Supplied entries:
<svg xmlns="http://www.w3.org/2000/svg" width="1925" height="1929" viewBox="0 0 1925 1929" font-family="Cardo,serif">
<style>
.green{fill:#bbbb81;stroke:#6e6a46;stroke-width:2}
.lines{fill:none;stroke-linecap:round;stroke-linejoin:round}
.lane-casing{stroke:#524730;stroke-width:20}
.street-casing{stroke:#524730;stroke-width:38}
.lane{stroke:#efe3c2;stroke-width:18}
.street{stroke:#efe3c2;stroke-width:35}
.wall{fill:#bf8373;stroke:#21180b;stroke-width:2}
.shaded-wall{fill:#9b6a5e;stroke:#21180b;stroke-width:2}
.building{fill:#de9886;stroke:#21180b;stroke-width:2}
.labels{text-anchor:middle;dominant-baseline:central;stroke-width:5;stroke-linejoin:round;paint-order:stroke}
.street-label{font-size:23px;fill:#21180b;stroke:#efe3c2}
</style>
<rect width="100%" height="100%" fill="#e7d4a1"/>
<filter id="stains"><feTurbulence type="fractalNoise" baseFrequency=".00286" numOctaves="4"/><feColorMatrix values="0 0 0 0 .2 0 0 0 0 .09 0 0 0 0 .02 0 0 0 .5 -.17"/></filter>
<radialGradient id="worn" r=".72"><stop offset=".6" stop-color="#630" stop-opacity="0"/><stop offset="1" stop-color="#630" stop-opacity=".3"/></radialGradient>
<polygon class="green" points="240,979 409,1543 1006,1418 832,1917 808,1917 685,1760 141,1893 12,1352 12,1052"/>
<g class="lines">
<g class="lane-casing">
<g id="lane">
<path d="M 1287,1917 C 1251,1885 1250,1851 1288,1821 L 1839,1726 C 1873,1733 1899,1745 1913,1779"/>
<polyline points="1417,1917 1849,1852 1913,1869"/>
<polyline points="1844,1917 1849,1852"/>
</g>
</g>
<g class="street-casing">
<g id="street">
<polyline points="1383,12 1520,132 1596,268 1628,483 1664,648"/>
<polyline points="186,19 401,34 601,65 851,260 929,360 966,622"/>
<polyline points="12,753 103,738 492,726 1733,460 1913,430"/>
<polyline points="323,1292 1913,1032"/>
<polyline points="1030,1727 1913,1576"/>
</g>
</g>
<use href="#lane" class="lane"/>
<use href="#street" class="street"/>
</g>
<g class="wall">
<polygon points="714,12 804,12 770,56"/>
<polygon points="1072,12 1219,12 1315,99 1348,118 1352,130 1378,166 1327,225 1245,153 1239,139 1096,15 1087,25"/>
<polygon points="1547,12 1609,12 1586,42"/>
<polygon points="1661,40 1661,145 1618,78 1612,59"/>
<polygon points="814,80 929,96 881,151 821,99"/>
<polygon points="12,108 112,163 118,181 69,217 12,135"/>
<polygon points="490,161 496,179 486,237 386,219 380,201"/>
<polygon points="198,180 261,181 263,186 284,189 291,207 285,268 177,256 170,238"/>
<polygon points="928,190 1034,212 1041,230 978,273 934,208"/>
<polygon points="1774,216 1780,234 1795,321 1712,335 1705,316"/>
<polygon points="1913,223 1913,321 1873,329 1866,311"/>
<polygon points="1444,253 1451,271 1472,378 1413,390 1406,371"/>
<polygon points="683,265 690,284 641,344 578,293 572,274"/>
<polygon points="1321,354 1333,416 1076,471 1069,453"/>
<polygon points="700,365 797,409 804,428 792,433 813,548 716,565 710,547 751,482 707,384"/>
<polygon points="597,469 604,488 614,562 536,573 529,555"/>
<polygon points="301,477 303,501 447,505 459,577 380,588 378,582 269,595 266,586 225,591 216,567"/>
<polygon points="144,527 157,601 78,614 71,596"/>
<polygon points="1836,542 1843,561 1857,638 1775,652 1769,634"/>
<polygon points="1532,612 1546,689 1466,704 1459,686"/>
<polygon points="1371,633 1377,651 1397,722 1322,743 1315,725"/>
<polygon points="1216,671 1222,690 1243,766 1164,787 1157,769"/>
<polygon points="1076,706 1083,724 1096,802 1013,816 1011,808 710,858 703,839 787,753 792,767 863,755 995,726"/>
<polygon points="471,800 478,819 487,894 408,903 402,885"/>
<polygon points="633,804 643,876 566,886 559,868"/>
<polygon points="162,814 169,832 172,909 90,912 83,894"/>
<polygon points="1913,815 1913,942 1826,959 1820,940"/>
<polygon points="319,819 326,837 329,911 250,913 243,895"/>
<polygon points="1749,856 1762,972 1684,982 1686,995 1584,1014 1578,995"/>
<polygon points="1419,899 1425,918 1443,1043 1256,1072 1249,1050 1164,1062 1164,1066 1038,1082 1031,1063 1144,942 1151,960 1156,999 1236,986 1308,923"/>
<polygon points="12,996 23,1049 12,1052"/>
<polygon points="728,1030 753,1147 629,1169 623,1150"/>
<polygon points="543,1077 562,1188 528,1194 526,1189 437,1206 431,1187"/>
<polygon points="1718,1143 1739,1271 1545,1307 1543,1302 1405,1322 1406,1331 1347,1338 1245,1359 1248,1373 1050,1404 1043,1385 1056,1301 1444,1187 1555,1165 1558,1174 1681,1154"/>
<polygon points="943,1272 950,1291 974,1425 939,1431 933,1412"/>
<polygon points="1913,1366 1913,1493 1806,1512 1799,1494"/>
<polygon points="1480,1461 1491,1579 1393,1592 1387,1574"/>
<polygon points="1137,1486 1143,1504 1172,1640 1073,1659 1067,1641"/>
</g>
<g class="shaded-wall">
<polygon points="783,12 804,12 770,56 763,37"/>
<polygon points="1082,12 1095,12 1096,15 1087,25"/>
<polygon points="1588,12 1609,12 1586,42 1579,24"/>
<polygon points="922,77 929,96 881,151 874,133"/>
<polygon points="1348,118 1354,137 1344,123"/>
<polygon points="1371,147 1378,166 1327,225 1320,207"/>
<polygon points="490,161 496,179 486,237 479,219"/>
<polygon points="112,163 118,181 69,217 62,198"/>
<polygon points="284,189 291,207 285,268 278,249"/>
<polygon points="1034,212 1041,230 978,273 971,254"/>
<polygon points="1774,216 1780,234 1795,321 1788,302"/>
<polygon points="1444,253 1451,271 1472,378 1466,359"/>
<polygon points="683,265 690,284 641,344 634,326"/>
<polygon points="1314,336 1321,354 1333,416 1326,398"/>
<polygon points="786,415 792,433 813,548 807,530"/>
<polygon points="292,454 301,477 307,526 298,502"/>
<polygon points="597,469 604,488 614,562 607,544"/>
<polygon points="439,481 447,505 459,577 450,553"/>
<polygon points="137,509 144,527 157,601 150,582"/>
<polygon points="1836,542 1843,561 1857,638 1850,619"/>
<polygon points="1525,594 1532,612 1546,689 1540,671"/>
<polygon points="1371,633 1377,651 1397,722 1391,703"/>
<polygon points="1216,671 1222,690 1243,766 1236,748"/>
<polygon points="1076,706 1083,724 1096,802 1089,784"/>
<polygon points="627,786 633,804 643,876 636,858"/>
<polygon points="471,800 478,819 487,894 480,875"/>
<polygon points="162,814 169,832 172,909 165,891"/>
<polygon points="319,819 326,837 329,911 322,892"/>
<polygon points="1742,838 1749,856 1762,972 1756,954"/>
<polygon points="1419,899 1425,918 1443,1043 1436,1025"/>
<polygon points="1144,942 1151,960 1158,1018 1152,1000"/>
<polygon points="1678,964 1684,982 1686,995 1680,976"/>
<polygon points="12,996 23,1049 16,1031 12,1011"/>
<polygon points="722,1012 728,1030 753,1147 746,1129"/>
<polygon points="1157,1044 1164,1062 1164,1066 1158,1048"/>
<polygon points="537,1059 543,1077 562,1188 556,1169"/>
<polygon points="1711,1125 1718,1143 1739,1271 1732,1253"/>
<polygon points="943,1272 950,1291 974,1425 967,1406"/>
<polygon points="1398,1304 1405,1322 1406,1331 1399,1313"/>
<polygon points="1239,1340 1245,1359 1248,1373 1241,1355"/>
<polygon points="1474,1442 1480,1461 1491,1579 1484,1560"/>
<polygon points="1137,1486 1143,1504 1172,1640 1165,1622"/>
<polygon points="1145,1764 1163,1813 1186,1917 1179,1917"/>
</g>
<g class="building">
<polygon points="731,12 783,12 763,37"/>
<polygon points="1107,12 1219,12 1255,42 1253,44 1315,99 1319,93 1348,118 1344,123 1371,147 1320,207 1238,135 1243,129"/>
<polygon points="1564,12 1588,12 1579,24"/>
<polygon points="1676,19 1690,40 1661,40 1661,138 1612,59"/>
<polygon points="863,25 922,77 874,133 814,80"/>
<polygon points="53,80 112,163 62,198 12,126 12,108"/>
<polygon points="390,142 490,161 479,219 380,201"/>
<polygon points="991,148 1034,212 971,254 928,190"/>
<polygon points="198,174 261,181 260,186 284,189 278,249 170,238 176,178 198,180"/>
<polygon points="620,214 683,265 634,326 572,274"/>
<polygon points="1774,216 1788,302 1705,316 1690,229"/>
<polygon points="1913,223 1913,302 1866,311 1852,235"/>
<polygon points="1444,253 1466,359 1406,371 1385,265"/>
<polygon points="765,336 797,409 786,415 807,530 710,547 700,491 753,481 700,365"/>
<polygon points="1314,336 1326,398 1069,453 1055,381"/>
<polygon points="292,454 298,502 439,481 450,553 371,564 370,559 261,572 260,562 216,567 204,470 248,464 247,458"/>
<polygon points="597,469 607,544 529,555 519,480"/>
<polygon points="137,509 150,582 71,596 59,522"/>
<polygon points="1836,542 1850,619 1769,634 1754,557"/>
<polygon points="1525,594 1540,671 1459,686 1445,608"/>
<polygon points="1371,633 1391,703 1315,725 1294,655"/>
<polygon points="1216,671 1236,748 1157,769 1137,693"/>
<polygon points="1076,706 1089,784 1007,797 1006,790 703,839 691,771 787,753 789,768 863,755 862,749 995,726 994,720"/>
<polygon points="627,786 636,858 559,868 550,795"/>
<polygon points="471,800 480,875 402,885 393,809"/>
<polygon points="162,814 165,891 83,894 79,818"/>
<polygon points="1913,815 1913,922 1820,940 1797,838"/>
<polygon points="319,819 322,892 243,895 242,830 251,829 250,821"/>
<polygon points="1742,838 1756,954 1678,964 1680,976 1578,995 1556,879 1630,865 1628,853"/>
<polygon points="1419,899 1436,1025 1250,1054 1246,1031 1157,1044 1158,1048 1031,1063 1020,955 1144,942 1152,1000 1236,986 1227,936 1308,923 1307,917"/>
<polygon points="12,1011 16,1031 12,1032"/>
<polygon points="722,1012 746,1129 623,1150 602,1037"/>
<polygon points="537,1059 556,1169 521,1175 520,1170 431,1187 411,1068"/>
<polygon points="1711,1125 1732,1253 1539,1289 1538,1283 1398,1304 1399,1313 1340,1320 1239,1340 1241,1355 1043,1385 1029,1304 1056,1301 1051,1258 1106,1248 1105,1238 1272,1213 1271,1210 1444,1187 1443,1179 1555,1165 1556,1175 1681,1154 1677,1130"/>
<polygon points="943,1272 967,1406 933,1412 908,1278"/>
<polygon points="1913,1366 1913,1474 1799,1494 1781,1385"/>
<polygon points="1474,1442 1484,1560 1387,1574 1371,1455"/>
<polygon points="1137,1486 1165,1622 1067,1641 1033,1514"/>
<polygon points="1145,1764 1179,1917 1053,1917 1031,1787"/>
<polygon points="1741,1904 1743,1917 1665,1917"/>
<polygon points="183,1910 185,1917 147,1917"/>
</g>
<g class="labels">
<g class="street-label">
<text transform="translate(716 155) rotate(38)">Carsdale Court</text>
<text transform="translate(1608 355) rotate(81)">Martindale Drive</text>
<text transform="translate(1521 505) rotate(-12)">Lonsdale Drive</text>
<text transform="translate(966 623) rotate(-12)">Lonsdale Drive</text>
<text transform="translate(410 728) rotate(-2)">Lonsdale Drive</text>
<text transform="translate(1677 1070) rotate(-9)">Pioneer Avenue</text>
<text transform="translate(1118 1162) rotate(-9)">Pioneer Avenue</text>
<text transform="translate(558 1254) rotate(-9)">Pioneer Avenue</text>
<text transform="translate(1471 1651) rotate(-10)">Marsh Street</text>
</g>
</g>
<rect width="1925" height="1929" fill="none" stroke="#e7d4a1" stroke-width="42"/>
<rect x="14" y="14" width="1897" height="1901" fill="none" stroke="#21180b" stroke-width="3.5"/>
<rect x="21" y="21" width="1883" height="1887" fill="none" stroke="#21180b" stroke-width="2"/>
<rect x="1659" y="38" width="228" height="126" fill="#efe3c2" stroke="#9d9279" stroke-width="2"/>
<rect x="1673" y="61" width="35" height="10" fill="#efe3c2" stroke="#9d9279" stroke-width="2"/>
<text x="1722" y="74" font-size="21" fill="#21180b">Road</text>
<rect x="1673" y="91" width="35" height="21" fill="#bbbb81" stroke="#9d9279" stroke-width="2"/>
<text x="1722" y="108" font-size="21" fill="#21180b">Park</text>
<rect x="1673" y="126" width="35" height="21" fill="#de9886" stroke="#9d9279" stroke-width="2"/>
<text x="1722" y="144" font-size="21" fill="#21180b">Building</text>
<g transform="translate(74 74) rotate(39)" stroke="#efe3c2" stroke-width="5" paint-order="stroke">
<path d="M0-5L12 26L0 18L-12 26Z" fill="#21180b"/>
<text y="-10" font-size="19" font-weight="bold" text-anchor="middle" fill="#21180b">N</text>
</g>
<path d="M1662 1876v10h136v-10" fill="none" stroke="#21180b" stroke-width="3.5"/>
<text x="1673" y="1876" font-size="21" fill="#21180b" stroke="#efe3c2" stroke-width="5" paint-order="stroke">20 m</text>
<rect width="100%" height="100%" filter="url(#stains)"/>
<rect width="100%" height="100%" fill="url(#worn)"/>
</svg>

How to complete this task:
Determine the count of lines that include the word "order" in the listing, and state nothing but that count.

Result below:
3